**Passage for review**
######
Notes on equality operators: "==" and "!="
The "!=" operator is the negation of the "==" operator, that is to say:
{Annot.attribute
!= value} is equivalent to {!Annot.attribute == value}.
When a constraint on an attribute cannot be evaluated because an annotation
does not have a value for the attribute, the equality operator returns
false (and the difference operator returns true).
If the constraint's attribute is a string, then the String.equals method
is called with the annotation's attribute as a parameter. If the constraint's
attribute is an integer, then the Long.equals method is called. If the
constraint's attribute is a float, then the Double.equals method is called.
And if the constraint's attribute is a boolean, then the Boolean.equals
method is called. The grammar parser does not allow other types of constraints.
Normally, when the types of the constraint's and the annotation's attribute
differ, they cannot be equal. However, because some ANNIE processing resources
(namely the tokeniser) set all attribute values as strings even when they
are numbers (Token.length is set to a string value, for example),
the Montreal Transducer can convert the string to a Long/Double/Boolean
before testing for equality. In other words, for the token "dog":
-
{Token.attrib == "3"} is true using either the ANNIE transducer
or the Montreal Transducer
-
{Token.attrib == 3} is false using the ANNIE transducer, but true using
the Montreal Transducer
Notes on comparison operators: ">", "<",
">=" and "<="
If the constraint's attribute is a string, then the String.compareTo
method is called with the annotation's attribute as a parameter (strings
can be compared alphabetically). If the constraint's attribute is an integer,
then the Long.compareTo method is called. If the constraint's attribute
is a float, then the Double.compareTo method is called. The transducer
issues a warning if an attempt is made to compare two Boolean because this
type does not extend the Comparable interface and thus has no compareTo
method.
######
[Images of data visualizations]

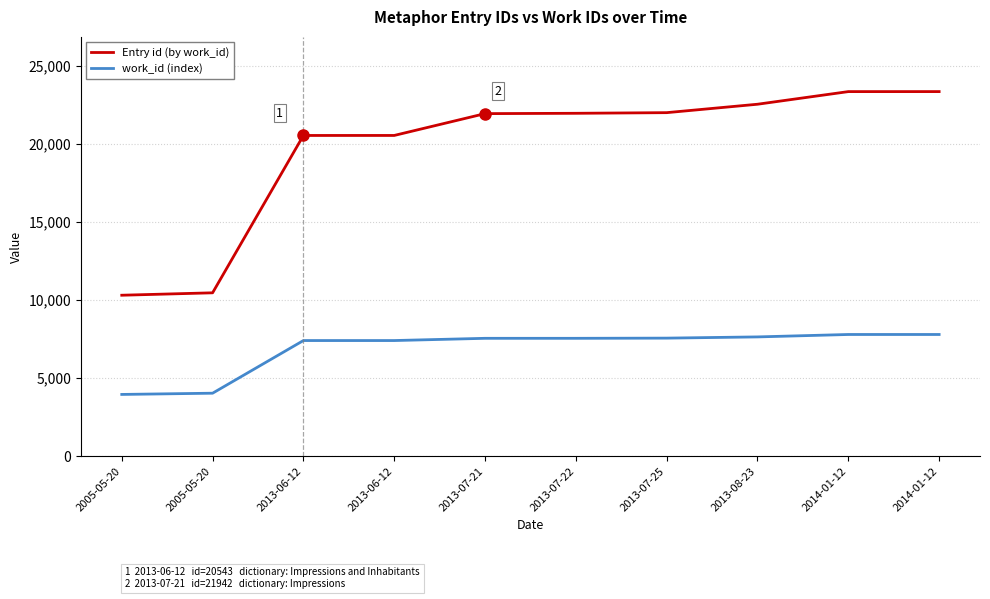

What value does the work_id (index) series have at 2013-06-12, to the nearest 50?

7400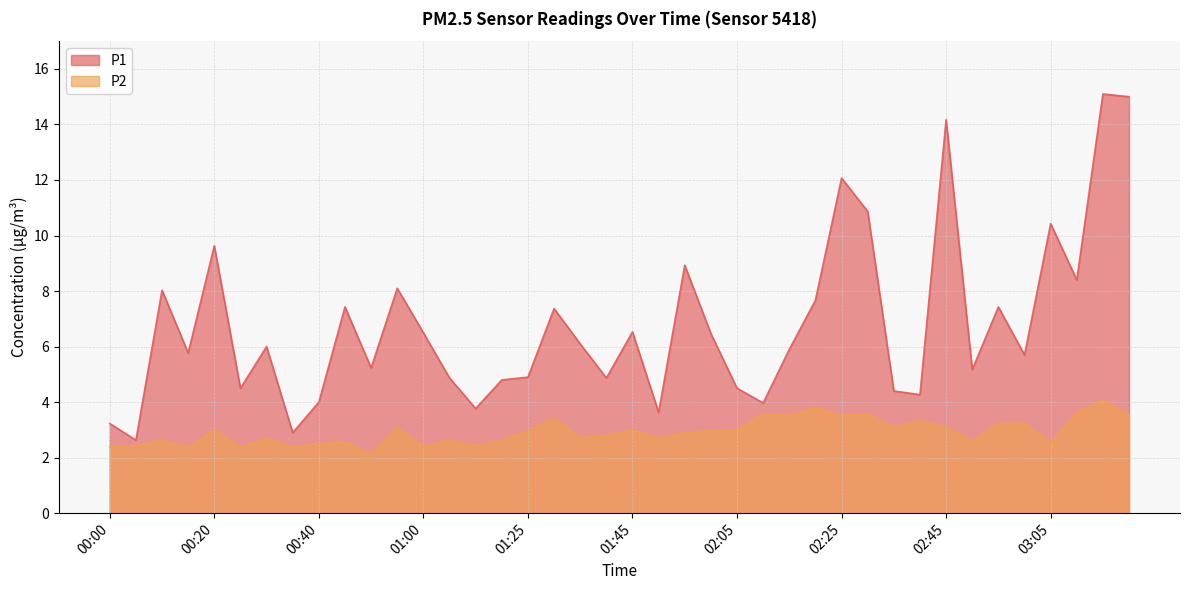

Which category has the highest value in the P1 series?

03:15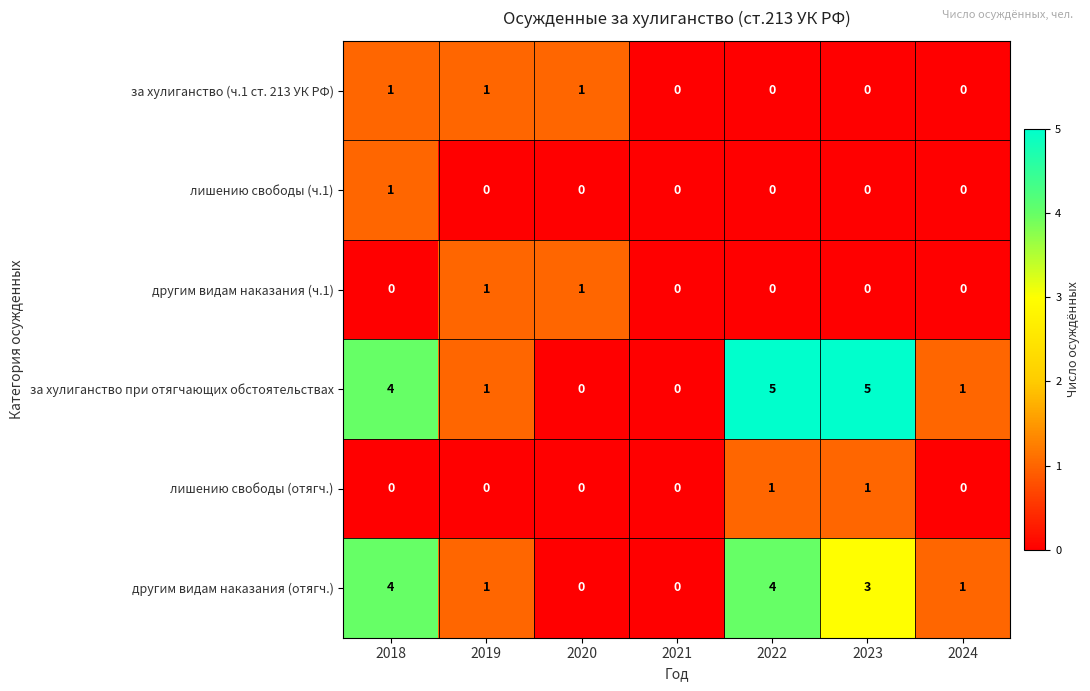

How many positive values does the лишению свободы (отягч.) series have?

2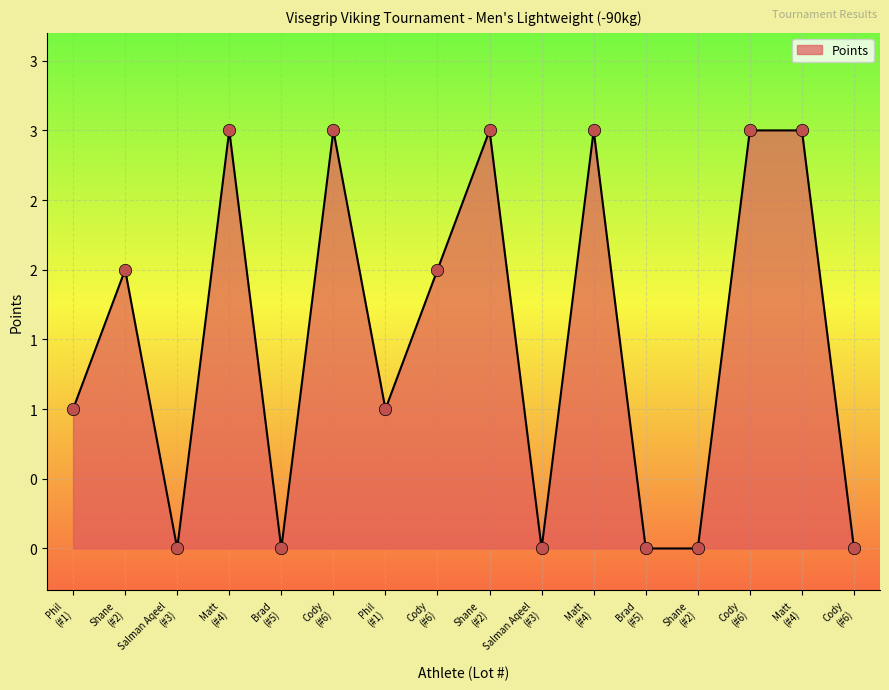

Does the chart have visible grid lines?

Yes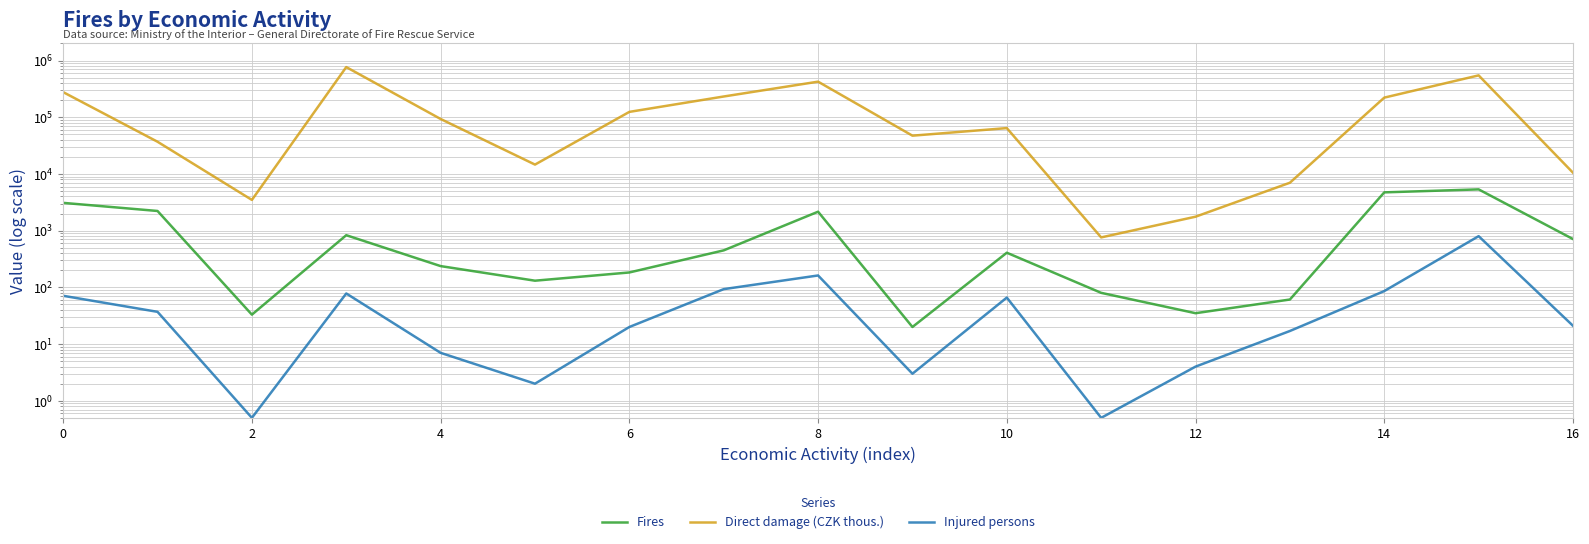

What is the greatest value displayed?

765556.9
######
**Actions to take**
A - Reproduce the transducer operator notes, starting at the words containing "Notes on equality" and ending after "operator returns true).".
B - Write what comes next in the transducer operator notes, picking up after their final sentence.
Nothing in the listing is required for this work.

**Exercise answers**
A -
Notes on equality operators: "==" and "!="
The "!=" operator is the negation of the "==" operator, that is to say:
{Annot.attribute
!= value} is equivalent to {!Annot.attribute == value}.
When a constraint on an attribute cannot be evaluated because an annotation
does not have a value for the attribute, the equality operator returns
false (and the difference operator returns true).

B -
The transducer issues a warning when it encounters an annotation's attribute
that cannot be compared to the constraint's attribute because the value
types are different, or because one value is null. For example, given a
constraint {MyAnnot.attrib > 2}, a warning is issued for any MyAnnot
in the document for which attrib is not an integer, such as attrib
= "dog" because we cannot evaluate "dog" > 2. Similarly,
{MyAnnot.attrib
> 2} cannot be compared to attrib = 2.5 because 2.5 is a
float. In this case, force 2 as a float with {MyAnnot.attrib > 2.0}.
The transducer does not issue a warning when the constraint's attribute
is an integer/float and the annotation's attribute is a string but can
be parsed as an integer/float. Some ANNIE processing resources (namely
the tokeniser) set all attribute values as strings even when they are numbers
(Token.length is set to a string value, for example), and because
{Token.length
< "10"} would lead to an alphabetical comparison, a workaround
was needed so we could write {Token.length < 10}.
Notes on pattern matching operators: "=~" and
"!~"
The "!~" operator is the negation of the "=~" operator, that is to say:
{Annot.attribute
!~ "value"} is equivalent to {!Annot.attribute =~ "value"}.
When a constraint on an attribute cannot be evaluated because an annotation
does not have a value for the attribute, the value defaults to an empty
string ("").
The regular expression must be enclosed in double quotes, otherwise
the transducer issues a warning:
-
{MyAnnot.attrib =~ "[Dd]ogs?"} is correct
-
{MyAnnot.attrib =~ 2} is incorrect
The regular expression must be a valid java.util.regex.Pattern, otherwise
a warning is issued.
To have a match, the regular expression must cover the entire attribute
string, not only a part of it. For example:
-
{MyAnnot.attrib =~ "do"} does not match "does"
-
{MyAnnot.attrib =~ "do.*"} matches "does"
Notes on the negation operator: "!"
Bindings: when a constraint contains both negated and regular elements,
the negated elements do not affect the bindings of the regular elements.
Thus, {Person, !Organization} binds to the same annotations (amongst
those that starts at current node in the annotation graph) as {Person};
the difference between the two is that the first will simply not match
if one of the annotations starting at current node is an Organization.
On the other hand, when a constraint contains only negated elements such
as {!Organization}, it binds to all annotations starting at current
node. It is important to keep that in mind especially when a rule ends
with a constraint with negated elements only: the longest annotation at
current node will be preferred.
Conjunctions of constraints on different
types of annotation
The Montreal Transducer allows constraints on different types of annotation.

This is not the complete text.